■ **Exercise instructions**
Everything from the line containing "but if you read" through the line containing "leg lengths, although" in the listing below should be copied exactly, and nothing more.
#####
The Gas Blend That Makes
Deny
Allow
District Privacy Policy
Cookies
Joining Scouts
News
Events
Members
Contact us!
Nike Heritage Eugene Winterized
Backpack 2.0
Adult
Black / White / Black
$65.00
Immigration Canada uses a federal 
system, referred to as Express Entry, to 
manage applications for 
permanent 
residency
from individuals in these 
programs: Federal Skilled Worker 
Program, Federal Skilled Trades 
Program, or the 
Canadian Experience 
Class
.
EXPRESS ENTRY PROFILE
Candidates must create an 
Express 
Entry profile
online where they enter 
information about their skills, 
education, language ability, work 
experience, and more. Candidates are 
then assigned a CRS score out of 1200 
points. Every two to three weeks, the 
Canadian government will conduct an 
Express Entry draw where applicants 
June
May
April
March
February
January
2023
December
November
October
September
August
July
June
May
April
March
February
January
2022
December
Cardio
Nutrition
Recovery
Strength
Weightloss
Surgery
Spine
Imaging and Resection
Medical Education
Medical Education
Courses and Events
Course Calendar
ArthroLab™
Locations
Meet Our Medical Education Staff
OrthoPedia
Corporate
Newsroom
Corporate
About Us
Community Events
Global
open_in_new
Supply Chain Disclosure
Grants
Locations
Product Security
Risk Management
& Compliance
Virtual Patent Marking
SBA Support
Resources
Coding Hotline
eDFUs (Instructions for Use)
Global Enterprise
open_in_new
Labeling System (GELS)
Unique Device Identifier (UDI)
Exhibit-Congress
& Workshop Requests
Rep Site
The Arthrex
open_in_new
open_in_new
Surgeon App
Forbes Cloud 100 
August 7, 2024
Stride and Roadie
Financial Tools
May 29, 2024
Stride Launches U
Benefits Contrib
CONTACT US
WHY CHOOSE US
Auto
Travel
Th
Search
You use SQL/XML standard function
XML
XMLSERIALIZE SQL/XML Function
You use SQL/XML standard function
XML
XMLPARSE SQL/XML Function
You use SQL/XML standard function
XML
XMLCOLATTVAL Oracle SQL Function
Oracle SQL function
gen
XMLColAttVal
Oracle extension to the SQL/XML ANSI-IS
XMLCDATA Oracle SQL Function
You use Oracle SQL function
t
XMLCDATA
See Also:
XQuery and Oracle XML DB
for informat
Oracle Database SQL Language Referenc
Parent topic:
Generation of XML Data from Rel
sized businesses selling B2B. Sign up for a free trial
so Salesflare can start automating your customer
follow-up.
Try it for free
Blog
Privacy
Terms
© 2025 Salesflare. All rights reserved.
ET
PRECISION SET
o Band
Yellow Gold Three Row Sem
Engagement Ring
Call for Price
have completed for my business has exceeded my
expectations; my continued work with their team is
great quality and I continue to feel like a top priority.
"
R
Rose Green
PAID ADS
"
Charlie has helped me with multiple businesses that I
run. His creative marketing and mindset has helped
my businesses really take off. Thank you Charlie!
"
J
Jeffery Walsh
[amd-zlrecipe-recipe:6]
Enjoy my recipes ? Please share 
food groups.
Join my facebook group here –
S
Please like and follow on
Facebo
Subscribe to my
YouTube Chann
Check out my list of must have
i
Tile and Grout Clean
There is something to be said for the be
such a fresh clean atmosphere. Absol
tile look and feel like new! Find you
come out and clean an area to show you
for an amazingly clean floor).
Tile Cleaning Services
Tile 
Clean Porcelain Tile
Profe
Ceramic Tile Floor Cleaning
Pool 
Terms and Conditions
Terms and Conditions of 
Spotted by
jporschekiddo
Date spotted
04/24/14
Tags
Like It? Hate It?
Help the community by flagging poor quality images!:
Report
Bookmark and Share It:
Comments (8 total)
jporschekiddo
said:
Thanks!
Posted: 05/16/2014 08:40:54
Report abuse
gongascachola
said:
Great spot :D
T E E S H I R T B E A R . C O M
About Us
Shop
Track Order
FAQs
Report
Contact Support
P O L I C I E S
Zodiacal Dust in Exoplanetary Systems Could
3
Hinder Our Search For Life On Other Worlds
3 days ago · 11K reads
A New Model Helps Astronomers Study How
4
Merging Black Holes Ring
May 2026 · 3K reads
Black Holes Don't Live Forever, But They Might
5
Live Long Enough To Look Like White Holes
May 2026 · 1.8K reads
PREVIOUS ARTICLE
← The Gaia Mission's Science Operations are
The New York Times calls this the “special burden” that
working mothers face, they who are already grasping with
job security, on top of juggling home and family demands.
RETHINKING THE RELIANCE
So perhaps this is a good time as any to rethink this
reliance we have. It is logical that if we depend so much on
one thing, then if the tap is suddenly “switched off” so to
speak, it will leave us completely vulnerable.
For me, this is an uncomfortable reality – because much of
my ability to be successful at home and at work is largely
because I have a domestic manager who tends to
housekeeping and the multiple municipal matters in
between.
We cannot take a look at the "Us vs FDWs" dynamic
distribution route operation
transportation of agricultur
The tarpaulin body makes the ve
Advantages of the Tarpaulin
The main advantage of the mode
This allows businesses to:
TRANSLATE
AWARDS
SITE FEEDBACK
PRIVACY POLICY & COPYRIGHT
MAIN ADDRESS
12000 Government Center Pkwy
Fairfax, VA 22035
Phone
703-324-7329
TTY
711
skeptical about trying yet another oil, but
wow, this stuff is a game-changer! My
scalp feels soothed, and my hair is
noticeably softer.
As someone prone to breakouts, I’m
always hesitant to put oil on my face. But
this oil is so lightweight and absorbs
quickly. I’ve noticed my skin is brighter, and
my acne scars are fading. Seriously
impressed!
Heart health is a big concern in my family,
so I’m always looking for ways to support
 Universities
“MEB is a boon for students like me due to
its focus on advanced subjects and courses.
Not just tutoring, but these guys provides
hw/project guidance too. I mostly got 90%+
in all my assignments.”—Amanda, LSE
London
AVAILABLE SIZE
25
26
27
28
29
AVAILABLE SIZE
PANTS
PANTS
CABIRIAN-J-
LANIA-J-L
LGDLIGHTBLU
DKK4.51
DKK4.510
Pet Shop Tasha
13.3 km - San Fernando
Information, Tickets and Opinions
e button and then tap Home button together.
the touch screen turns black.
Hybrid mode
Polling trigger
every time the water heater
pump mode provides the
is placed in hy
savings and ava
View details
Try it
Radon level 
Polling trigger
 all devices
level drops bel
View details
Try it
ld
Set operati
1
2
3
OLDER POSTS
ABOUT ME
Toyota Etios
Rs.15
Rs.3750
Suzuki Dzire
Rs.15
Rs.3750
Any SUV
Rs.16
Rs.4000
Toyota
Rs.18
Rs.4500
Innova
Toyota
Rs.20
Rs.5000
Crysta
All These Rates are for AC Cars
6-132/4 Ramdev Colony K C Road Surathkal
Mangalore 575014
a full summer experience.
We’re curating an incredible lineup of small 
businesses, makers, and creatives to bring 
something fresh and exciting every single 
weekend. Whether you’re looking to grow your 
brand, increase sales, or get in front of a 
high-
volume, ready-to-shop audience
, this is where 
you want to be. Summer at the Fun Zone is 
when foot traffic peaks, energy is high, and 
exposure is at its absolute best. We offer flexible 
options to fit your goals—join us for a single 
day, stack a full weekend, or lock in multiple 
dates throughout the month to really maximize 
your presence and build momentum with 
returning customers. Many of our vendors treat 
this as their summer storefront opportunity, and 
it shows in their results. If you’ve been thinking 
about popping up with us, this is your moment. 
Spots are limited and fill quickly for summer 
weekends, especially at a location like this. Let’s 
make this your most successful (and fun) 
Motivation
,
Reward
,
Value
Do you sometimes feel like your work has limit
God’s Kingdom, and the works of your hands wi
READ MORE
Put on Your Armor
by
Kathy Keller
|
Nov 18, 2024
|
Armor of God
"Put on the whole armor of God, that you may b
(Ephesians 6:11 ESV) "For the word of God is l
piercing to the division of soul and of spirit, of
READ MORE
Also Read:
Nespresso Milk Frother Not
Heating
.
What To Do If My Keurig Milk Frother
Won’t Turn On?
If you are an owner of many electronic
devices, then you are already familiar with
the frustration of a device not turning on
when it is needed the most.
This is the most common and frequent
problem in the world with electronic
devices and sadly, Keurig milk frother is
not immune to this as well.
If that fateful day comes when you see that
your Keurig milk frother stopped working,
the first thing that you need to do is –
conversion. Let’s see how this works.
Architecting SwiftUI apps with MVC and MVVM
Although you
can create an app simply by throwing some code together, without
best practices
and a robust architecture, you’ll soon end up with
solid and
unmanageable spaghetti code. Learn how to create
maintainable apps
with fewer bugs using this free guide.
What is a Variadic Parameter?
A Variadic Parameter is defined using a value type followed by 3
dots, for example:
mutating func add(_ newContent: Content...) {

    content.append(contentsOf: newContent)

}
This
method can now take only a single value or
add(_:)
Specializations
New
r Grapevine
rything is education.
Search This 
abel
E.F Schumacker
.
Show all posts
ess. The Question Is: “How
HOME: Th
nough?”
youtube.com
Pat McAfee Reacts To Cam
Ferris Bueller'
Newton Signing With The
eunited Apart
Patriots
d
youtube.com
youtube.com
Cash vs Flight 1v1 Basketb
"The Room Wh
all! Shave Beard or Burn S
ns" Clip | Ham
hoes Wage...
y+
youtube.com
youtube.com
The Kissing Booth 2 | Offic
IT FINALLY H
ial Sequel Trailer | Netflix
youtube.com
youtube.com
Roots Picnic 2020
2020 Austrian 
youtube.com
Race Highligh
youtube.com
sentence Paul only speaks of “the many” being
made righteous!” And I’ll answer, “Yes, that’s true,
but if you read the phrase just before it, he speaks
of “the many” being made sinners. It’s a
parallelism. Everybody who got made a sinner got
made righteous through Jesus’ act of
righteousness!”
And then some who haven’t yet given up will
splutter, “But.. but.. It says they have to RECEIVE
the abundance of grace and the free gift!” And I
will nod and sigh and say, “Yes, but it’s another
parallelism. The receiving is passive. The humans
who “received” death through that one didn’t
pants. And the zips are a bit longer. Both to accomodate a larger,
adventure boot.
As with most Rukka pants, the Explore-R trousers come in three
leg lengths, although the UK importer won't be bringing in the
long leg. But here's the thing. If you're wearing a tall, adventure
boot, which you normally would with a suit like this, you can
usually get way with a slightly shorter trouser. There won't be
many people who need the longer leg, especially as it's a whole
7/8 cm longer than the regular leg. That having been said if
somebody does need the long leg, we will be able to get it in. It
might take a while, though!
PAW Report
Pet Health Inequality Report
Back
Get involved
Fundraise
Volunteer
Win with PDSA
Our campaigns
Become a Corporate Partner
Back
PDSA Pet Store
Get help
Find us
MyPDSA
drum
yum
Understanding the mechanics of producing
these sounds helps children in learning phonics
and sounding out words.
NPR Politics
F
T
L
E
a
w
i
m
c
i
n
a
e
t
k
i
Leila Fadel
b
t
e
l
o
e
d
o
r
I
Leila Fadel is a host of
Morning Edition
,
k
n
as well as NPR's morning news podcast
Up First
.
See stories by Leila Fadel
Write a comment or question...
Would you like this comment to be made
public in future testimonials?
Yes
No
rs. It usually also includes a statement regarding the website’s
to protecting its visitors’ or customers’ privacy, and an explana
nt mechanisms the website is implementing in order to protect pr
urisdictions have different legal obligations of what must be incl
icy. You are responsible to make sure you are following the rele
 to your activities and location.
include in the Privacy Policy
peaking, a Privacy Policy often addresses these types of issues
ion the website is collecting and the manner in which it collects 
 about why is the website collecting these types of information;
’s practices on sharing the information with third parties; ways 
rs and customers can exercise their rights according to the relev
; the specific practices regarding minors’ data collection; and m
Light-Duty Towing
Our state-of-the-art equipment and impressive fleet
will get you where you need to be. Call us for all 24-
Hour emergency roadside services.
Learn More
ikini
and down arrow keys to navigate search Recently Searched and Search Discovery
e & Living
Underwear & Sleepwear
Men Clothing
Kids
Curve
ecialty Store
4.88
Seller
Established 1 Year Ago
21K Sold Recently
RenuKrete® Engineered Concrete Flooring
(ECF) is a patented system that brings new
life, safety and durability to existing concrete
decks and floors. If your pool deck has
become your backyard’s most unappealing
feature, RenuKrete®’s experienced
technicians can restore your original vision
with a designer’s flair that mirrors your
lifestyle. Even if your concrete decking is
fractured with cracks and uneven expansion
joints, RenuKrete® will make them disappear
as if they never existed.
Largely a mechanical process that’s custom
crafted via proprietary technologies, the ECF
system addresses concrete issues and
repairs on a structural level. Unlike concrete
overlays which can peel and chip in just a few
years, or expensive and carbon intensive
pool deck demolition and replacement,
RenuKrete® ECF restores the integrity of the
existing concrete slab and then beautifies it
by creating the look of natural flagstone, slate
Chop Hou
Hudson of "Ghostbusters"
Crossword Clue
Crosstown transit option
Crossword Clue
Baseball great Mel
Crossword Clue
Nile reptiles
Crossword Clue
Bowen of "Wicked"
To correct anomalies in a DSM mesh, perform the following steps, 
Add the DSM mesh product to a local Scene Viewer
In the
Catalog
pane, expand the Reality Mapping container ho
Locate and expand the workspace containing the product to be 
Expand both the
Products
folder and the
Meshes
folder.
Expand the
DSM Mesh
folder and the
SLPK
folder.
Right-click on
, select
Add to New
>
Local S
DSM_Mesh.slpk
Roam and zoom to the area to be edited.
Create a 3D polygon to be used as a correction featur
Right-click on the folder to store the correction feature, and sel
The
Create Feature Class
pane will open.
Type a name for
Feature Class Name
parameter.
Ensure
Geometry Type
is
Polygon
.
#####
■ **Solution for this problem**
but if you read the phrase just before it, he speaks
of “the many” being made sinners. It’s a
parallelism. Everybody who got made a sinner got
made righteous through Jesus’ act of
righteousness!”
And then some who haven’t yet given up will
splutter, “But.. but.. It says they have to RECEIVE
the abundance of grace and the free gift!” And I
will nod and sigh and say, “Yes, but it’s another
parallelism. The receiving is passive. The humans
who “received” death through that one didn’t
pants. And the zips are a bit longer. Both to accomodate a larger,
adventure boot.
As with most Rukka pants, the Explore-R trousers come in three
leg lengths, although the UK importer won't be bringing in the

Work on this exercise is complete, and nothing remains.